A few years ago, I was staying at a friends house. At the time I worked third shift so I was awake much later than everyone else. I sat in one room reading for several hours. The house was silent except for the sound of a television in another room. It was quiet enough that all I could hear was the occasion sound effect and bits of muffled dialog. I kept wondering if my friends were ever going turn the television off. Eventually I wandered out of the room I was in, and when I did I stopped hearing the TV. I assumed that someone had woken up long enough to turn it off, but when I went back to reading, the television sounds returned. Eventually I realized that I wasn't hearing a television, I was hearing the gurgling of a table top fountain. It was the aural equivalent of the optical illusion of the vase/two faces. When I listened one way I could hear voices, when I listened another it was nothing but water gurgling.
Once I realized the nature of what I was hearing I discovered that I could hear what I was expecting to hear... I could find words that I was looking for. I could hear my own name in the gurgles. Honestly, it was really creepy. A few weeks earlier, I had read about the 'electro-voice phenomena'. Simply put, people who believe in the EVP believe they can hear the voices of spirits in electronic static. When I heard the voices in the fountains I came to the conclusion that I knew how the EVP worked... the brain is very good at finding patterns in things, especially patterns it is expecting to find. Sometimes it can even find patterns when they aren't there.

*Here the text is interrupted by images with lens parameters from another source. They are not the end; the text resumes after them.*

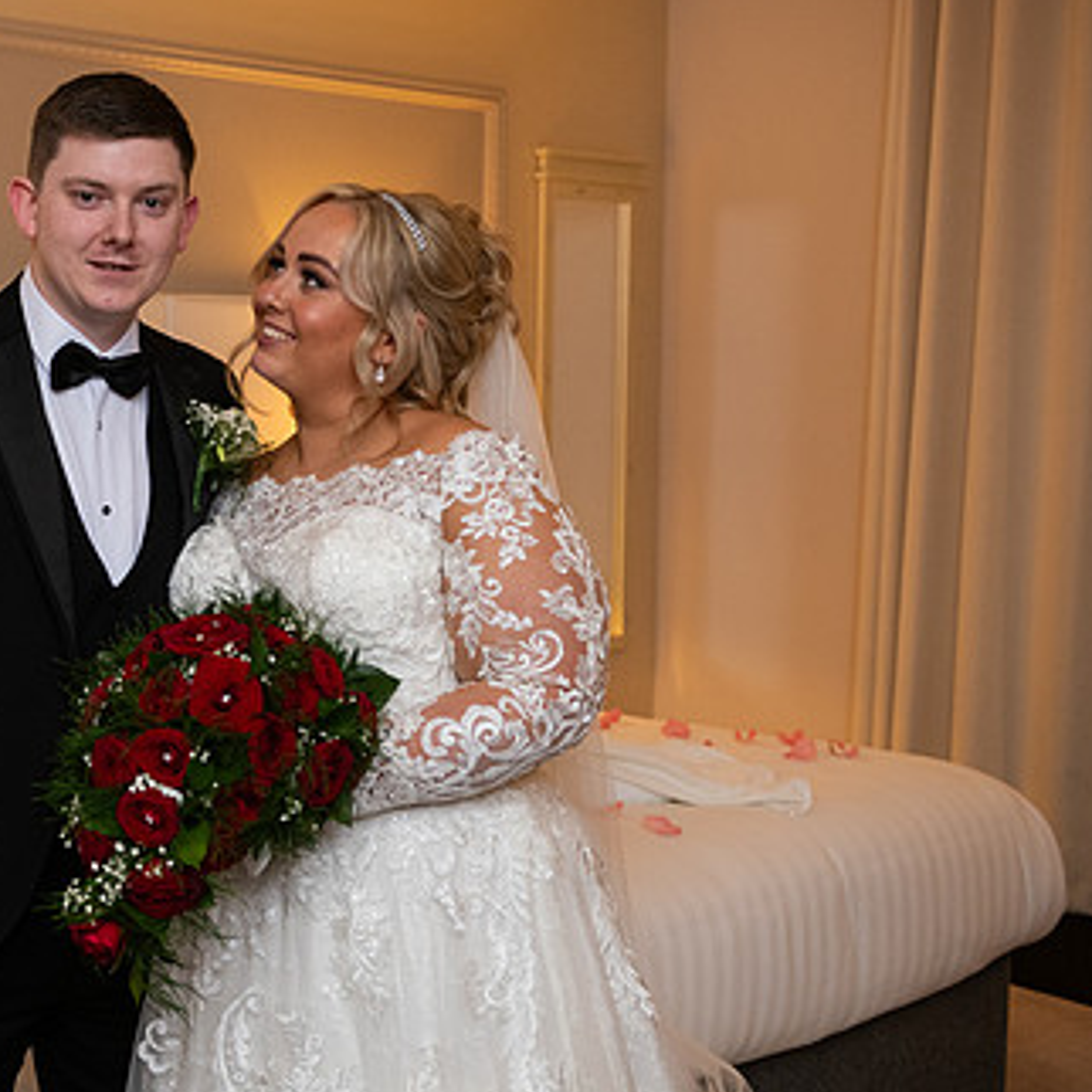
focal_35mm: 49
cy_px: 527
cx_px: 173
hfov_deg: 33.4
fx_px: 1749
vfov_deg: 34.7
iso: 800
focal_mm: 32
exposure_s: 1/160
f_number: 3.5
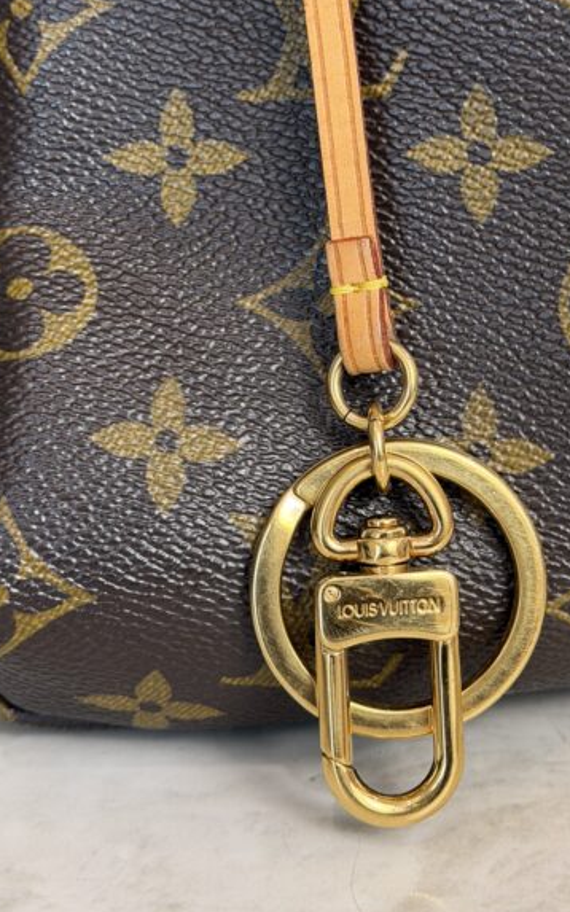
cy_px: 339
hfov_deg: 18.3
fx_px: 1765
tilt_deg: -16.6
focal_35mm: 71
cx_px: 401
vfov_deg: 28.9
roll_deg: -0.1
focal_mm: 6.76
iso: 100
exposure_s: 1/60
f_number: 1.78
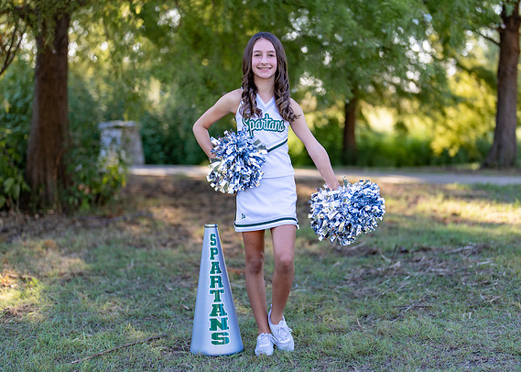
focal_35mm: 61
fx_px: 902
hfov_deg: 32.2
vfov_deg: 23.3
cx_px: 270
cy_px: 200
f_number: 1.2
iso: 100
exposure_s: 1/1250
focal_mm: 50
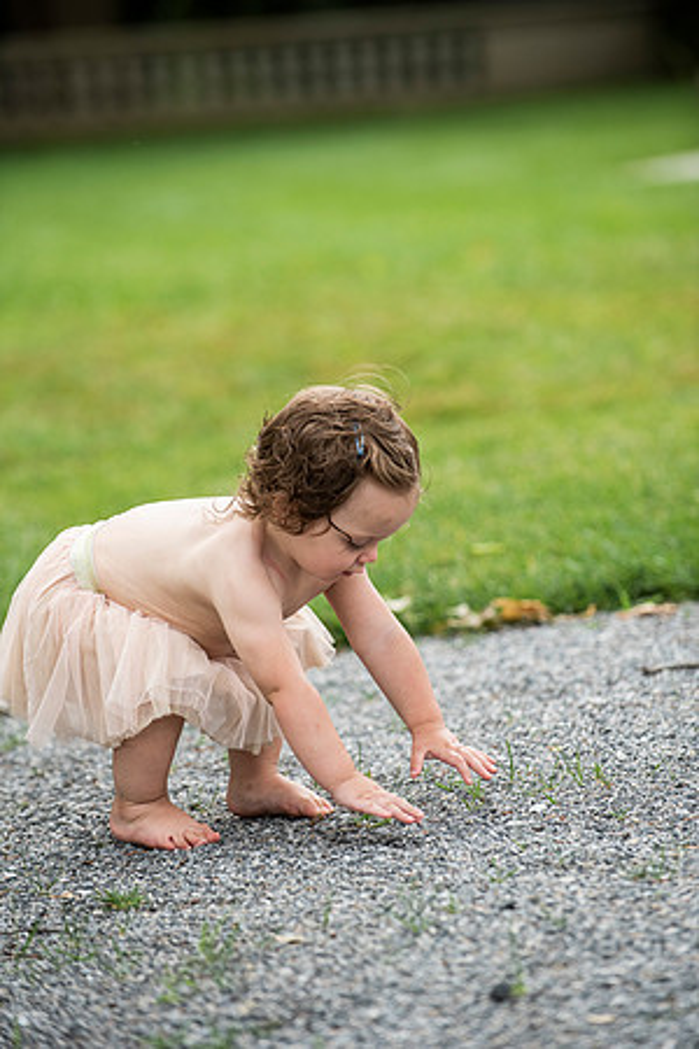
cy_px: 524
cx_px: 350
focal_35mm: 180
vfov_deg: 11.4
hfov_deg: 7.6
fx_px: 5242
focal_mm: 180
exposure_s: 1/1000
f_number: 4
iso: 640
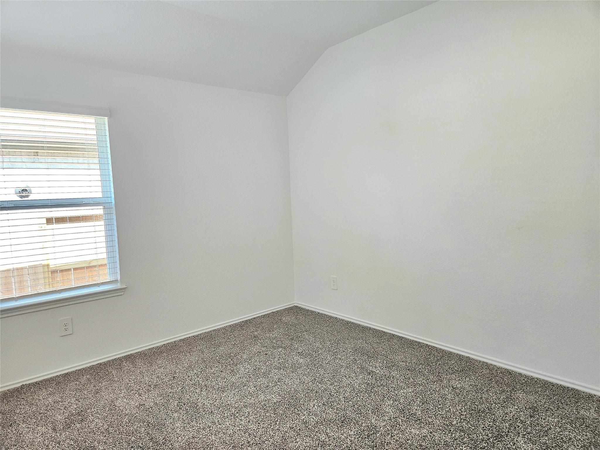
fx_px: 399
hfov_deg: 73.9
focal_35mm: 23
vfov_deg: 58.9
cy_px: 225
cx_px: 300
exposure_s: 1/172
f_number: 1.8
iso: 400
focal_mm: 5.4
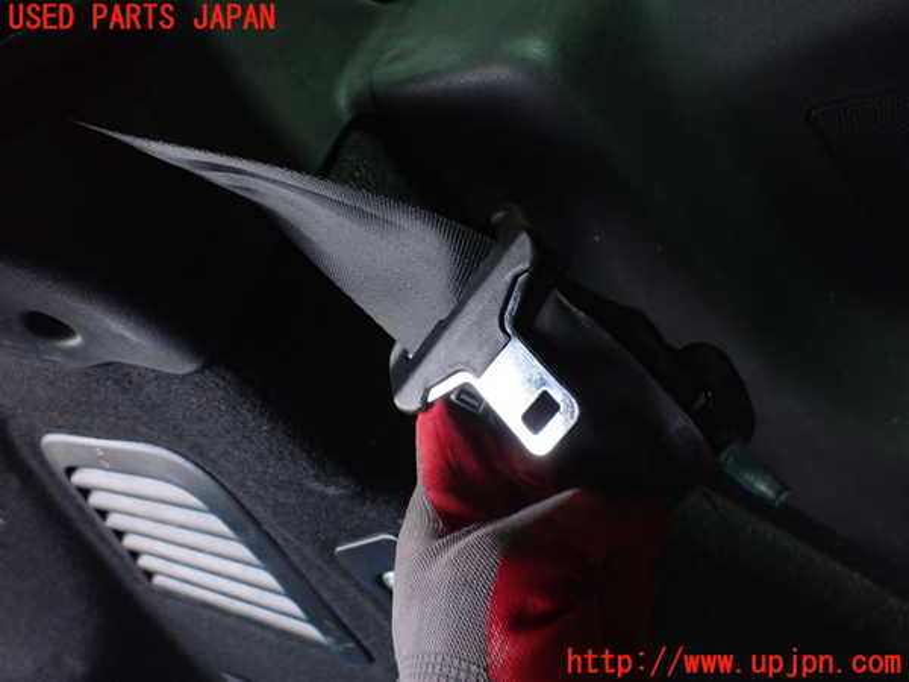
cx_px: 454
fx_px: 788
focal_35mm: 30
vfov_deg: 46.8
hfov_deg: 60.0
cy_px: 341
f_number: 2.3
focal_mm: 5.4
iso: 800
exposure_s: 1/40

I plotted a story about a charlatan who set up a 'whisper garden' where people could go to meditate and commune with the dead. In that story idea, the central character didn't believe the voices were spirits, but they eventually drove him mad. In that story, the whisper garden was going to be in a rural area, and located by a natural waterfall. I never got around to writing that story, but the idea kept tickeling the back of my brain.
Then I went to New Orleans, and had another story idea. This one was about a drunk who would take the offerings off Marie Leveaux's tomb.
Somehow the two stories came together into one, and a cast of characters entered my head. The whisper garden is part of the plot, but the main story issn't about the EVP. The story also contains a drunk who steals offerings from a voodoo priestess' tomb and sometimes acts in ways that answer the prayers of the people who had left the offerings, but the novel isn't about voodoo. On one level the novel is a thriller about a young couple's struggle with a brutal killer. On another level the novel is about the way that seemingly unrelated things relate.